Try and take some pictures or video of the big day. You are going to want some memories of this day later down the road. They don't have to be perfect, candids or little snapshots throughout the day are perfect momentos. If you want something more talk to a family member, ask your doula, or hire a birth photographer.
Manage Your Fears
If you’re overwhelmed by the process, then you won’t be in a position to help her. Mentally prepare yourself by watching YouTube videos beforehand so you’ll know what labor looks and sounds like. Consider taking a childbirth class, they really are as much for you as they are for Mama. Childbirth classes are great at letting you know what to expect and can even help you with determining how to help mama feel comfortable during labor, birth positions, what labor will be like as well as life after baby and you can meet others going through pregnancy at the same time to talk to.
Help keep mama focused on other things. Labor can be long and if she is too focused on the contractions, especially during early labor before you get to the hospital, it can slow things down. Keep her focused on what would normally be going on; take a nap or take her out to a meal, watch a movie, play a game, or take a walk and let gravity help.
Find a nurse, talk to the doctor. Be involved in her care and asked the questions that need to be asked. Let them know what she wants if she is not speaking up because she is preoccupied with the labor. This can sometimes be intimidating as they are the ones taking care of your partner and child. You can also choose to hire a birth doula to be at your birth. Doula’s are great for helping Mama through labor - whether its keeping her moving in different positions or advocating for Mama and asking questions, doulas can be a great resource.
Make it feel like home
Hospitals are neutral spaces and can sometimes feel cold and empty. Try to make the hospital feel like home if you can; bring her favorite pillow or blanket, bring music if she wants music, snacks to eat or even cards to play (friendly game of Uno, anyone?). These little comforts of home can make all the difference.
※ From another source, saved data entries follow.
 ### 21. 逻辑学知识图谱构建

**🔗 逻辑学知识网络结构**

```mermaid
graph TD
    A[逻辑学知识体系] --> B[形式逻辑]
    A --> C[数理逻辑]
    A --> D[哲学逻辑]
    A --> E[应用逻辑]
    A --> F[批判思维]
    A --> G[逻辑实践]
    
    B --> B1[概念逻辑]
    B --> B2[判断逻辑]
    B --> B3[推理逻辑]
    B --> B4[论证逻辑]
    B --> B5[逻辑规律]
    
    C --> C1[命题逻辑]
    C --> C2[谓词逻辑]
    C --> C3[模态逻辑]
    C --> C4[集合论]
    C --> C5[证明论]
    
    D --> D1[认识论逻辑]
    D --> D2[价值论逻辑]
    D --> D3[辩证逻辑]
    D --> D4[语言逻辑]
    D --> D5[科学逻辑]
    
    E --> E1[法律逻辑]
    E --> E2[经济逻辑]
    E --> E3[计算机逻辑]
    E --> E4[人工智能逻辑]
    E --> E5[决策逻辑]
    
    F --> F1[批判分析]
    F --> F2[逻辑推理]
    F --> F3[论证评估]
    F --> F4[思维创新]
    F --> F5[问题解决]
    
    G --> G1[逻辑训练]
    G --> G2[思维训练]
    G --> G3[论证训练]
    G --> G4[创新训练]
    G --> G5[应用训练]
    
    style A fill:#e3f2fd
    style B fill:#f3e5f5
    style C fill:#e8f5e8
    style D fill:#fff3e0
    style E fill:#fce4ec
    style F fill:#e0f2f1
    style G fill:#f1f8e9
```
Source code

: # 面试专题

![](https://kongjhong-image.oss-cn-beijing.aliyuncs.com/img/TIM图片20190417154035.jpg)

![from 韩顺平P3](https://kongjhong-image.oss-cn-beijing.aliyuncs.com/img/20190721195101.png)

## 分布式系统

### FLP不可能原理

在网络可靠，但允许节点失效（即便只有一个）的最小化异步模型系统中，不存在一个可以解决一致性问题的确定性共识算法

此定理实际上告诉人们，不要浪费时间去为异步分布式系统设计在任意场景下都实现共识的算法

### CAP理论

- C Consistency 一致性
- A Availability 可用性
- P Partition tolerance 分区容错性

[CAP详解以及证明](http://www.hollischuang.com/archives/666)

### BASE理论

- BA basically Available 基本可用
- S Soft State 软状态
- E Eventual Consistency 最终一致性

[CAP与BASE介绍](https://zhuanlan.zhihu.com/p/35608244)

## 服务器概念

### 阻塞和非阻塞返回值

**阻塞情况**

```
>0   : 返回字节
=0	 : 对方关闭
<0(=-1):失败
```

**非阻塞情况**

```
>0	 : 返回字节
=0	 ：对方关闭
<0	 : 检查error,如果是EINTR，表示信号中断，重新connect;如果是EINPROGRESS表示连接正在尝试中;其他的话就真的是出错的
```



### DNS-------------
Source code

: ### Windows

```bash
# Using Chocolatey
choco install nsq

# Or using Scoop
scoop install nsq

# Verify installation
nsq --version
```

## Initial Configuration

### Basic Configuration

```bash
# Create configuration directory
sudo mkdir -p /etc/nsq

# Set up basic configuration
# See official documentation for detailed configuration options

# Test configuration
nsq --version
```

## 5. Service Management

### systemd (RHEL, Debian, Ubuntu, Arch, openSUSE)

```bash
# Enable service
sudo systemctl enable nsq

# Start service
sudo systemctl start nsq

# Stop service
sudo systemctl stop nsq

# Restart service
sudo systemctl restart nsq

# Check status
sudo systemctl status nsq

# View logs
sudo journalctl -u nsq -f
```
Help mama out by making sure the house is ready for when you get home. Make sure the house has groceries ahead of time if possible, order take out, do the chores you normally wouldn't do around the house. Make sure mama has what she needs. Often, the first week can be the hardest as you adjust to the new normal. Take time off if possible to be with Mama and your new baby. Regardless if she has delivered vaginally or had a cesarean, she will be sore and could use all the support she can get.